= What you need to do =
Could you write out the opening lines of the data, word for word, stopping after the line that contains "## Introduction"?
-------
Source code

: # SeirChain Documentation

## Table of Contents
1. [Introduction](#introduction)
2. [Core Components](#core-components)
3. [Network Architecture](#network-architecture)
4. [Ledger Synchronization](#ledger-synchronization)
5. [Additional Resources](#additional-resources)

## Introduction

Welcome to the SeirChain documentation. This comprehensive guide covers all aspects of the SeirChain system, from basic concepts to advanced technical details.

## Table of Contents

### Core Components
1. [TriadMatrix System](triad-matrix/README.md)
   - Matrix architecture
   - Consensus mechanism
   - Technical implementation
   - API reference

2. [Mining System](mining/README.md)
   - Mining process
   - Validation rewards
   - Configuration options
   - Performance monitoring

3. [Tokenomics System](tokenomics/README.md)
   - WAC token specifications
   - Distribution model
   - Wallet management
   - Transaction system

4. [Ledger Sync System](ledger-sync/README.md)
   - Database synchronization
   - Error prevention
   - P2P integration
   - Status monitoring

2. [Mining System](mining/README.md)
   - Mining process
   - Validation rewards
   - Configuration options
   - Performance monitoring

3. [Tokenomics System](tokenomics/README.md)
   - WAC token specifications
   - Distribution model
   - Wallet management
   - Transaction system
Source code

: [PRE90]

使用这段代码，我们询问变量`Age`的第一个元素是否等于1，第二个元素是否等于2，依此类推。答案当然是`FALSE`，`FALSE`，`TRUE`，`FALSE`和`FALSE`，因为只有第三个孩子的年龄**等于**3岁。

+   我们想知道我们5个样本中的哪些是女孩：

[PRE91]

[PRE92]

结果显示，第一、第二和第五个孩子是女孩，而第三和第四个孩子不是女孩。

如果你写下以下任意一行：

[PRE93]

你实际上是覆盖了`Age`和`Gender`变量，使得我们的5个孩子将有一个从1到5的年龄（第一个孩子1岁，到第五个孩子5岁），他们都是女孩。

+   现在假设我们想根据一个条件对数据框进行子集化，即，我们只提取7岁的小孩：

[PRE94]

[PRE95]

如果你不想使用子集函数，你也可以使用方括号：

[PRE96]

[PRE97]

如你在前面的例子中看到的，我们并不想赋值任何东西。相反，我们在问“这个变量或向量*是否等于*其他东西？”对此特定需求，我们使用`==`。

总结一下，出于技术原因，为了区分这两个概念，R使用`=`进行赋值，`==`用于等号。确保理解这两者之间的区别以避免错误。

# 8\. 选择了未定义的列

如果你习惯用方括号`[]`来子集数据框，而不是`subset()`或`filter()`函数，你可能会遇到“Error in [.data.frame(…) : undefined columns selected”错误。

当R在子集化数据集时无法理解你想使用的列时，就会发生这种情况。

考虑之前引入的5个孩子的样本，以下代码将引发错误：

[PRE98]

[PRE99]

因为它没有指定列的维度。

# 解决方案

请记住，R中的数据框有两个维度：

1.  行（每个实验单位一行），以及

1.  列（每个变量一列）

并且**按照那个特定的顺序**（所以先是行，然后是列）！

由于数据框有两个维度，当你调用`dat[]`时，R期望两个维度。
-------
= Expected answer =
Source code

: # SeirChain Documentation

## Table of Contents
1. [Introduction](#introduction)
2. [Core Components](#core-components)
3. [Network Architecture](#network-architecture)
4. [Ledger Synchronization](#ledger-synchronization)
5. [Additional Resources](#additional-resources)

## Introduction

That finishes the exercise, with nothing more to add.